___ Task data

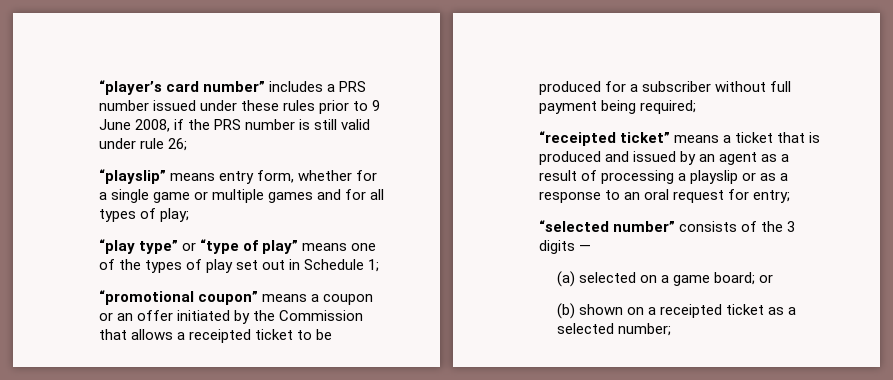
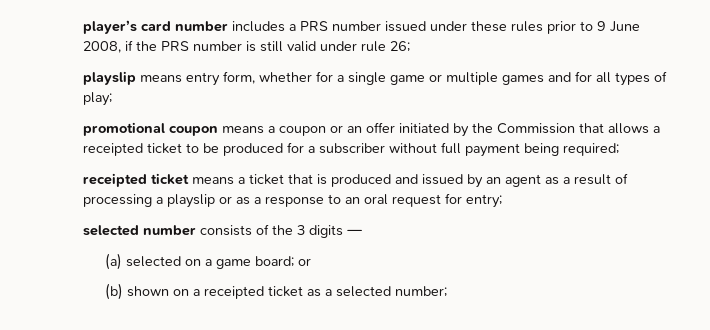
[99,80,266,95] “player’s card number” -> [82,20,228,34] player’s card number
[99,169,167,184] “playslip” -> [82,71,136,85] playslip
[99,239,377,254] [99,259,380,273] [99,290,259,305] “play type” or “type of play” means one of the types of play set out in Schedule 1; // “promotional coupon” -> [82,122,218,136] promotional coupon
[539,131,671,146] “receipted ticket” -> [82,173,189,187] receipted ticket
[539,220,676,232] “selected number” -> [82,225,196,236] selected number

______

(About this task)
For each record above, write out every line exactly and skip the pictures.

(Written reply)
[99,80,266,95] “player’s card number” -> [82,20,228,34] player’s card number
[99,169,167,184] “playslip” -> [82,71,136,85] playslip
[99,239,377,254] [99,259,380,273] [99,290,259,305] “play type” or “type of play” means one of the types of play set out in Schedule 1; // “promotional coupon” -> [82,122,218,136] promotional coupon
[539,131,671,146] “receipted ticket” -> [82,173,189,187] receipted ticket
[539,220,676,232] “selected number” -> [82,225,196,236] selected number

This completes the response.